====== Record extracts ======

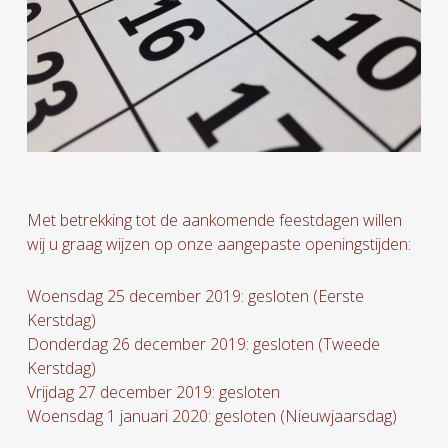
Met betrekking tot de aankomende feestdagen willen
wij u graag wijzen op onze aangepaste openingstijden:
Woensdag 25 december 2019: gesloten (Eerste
Kerstdag)
Donderdag 26 december 2019: gesloten (Tweede
Kerstdag)
Vrijdag 27 december 2019: gesloten
Woensdag 1 januari 2020: gesloten (Nieuwjaarsdag)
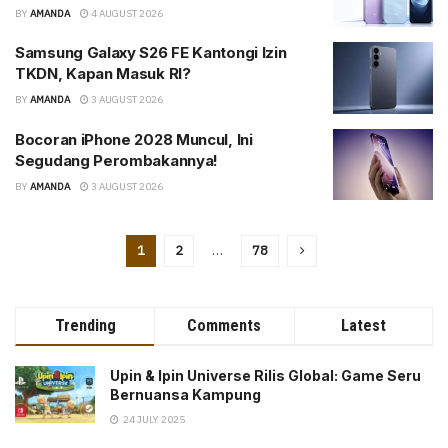
BY
AMANDA
4 AUGUST 2026
Samsung Galaxy S26 FE Kantongi Izin
TKDN, Kapan Masuk RI?
BY
AMANDA
3 AUGUST 2026
Bocoran iPhone 2028 Muncul, Ini
Segudang Perombakannya!
BY
AMANDA
3 AUGUST 2026
1
2
…
78
Trending
Comments
Latest
Upin & Ipin Universe Rilis Global: Game Seru
Bernuansa Kampung
24 JULY 2025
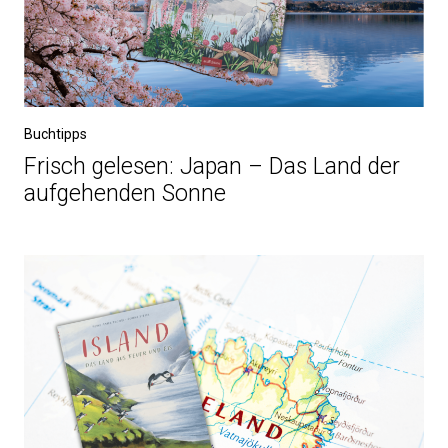
Buchtipps
Frisch gelesen: Japan – Das Land der
aufgehenden Sonne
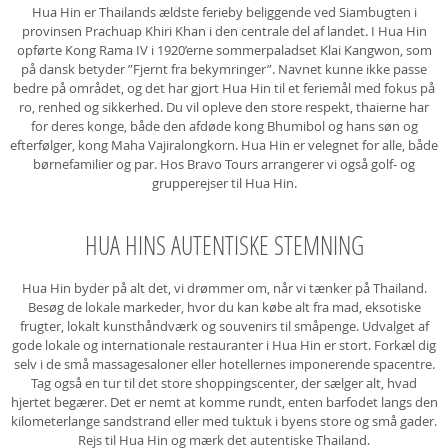
Hua Hin er Thailands ældste ferieby beliggende ved Siambugten i
provinsen Prachuap Khiri Khan i den centrale del af landet. I Hua Hin
opførte Kong Rama IV i 1920’erne sommerpaladset Klai Kangwon, som
på dansk betyder ”Fjernt fra bekymringer”. Navnet kunne ikke passe
bedre på området, og det har gjort Hua Hin til et feriemål med fokus på
ro, renhed og sikkerhed. Du vil opleve den store respekt, thaierne har
for deres konge, både den afdøde kong Bhumibol og hans søn og
efterfølger, kong Maha Vajiralongkorn. Hua Hin er velegnet for alle, både
børnefamilier og par. Hos Bravo Tours arrangerer vi også golf- og
grupperejser til Hua Hin.
HUA HINS AUTENTISKE STEMNING
Hua Hin byder på alt det, vi drømmer om, når vi tænker på Thailand.
Besøg de lokale markeder, hvor du kan købe alt fra mad, eksotiske
frugter, lokalt kunsthåndværk og souvenirs til småpenge. Udvalget af
gode lokale og internationale restauranter i Hua Hin er stort. Forkæl dig
selv i de små massagesaloner eller hotellernes imponerende spacentre.
Tag også en tur til det store shoppingscenter, der sælger alt, hvad
hjertet begærer. Det er nemt at komme rundt, enten barfodet langs den
kilometerlange sandstrand eller med tuktuk i byens store og små gader.
Rejs til Hua Hin og mærk det autentiske Thailand.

======

**Task instructions:** Can you repeat every line of the items above word for word, leaving out the pictures?

**Written response:**
Met betrekking tot de aankomende feestdagen willen
wij u graag wijzen op onze aangepaste openingstijden:
Woensdag 25 december 2019: gesloten (Eerste
Kerstdag)
Donderdag 26 december 2019: gesloten (Tweede
Kerstdag)
Vrijdag 27 december 2019: gesloten
Woensdag 1 januari 2020: gesloten (Nieuwjaarsdag)
BY
AMANDA
4 AUGUST 2026
Samsung Galaxy S26 FE Kantongi Izin
TKDN, Kapan Masuk RI?
BY
AMANDA
3 AUGUST 2026
Bocoran iPhone 2028 Muncul, Ini
Segudang Perombakannya!
BY
AMANDA
3 AUGUST 2026
1
2
…
78
Trending
Comments
Latest
Upin & Ipin Universe Rilis Global: Game Seru
Bernuansa Kampung
24 JULY 2025
Buchtipps
Frisch gelesen: Japan – Das Land der
aufgehenden Sonne
Hua Hin er Thailands ældste ferieby beliggende ved Siambugten i
provinsen Prachuap Khiri Khan i den centrale del af landet. I Hua Hin
opførte Kong Rama IV i 1920’erne sommerpaladset Klai Kangwon, som
på dansk betyder ”Fjernt fra bekymringer”. Navnet kunne ikke passe
bedre på området, og det har gjort Hua Hin til et feriemål med fokus på
ro, renhed og sikkerhed. Du vil opleve den store respekt, thaierne har
for deres konge, både den afdøde kong Bhumibol og hans søn og
efterfølger, kong Maha Vajiralongkorn. Hua Hin er velegnet for alle, både
børnefamilier og par. Hos Bravo Tours arrangerer vi også golf- og
grupperejser til Hua Hin.
HUA HINS AUTENTISKE STEMNING
Hua Hin byder på alt det, vi drømmer om, når vi tænker på Thailand.
Besøg de lokale markeder, hvor du kan købe alt fra mad, eksotiske
frugter, lokalt kunsthåndværk og souvenirs til småpenge. Udvalget af
gode lokale og internationale restauranter i Hua Hin er stort. Forkæl dig
selv i de små massagesaloner eller hotellernes imponerende spacentre.
Tag også en tur til det store shoppingscenter, der sælger alt, hvad
hjertet begærer. Det er nemt at komme rundt, enten barfodet langs den
kilometerlange sandstrand eller med tuktuk i byens store og små gader.
Rejs til Hua Hin og mærk det autentiske Thailand.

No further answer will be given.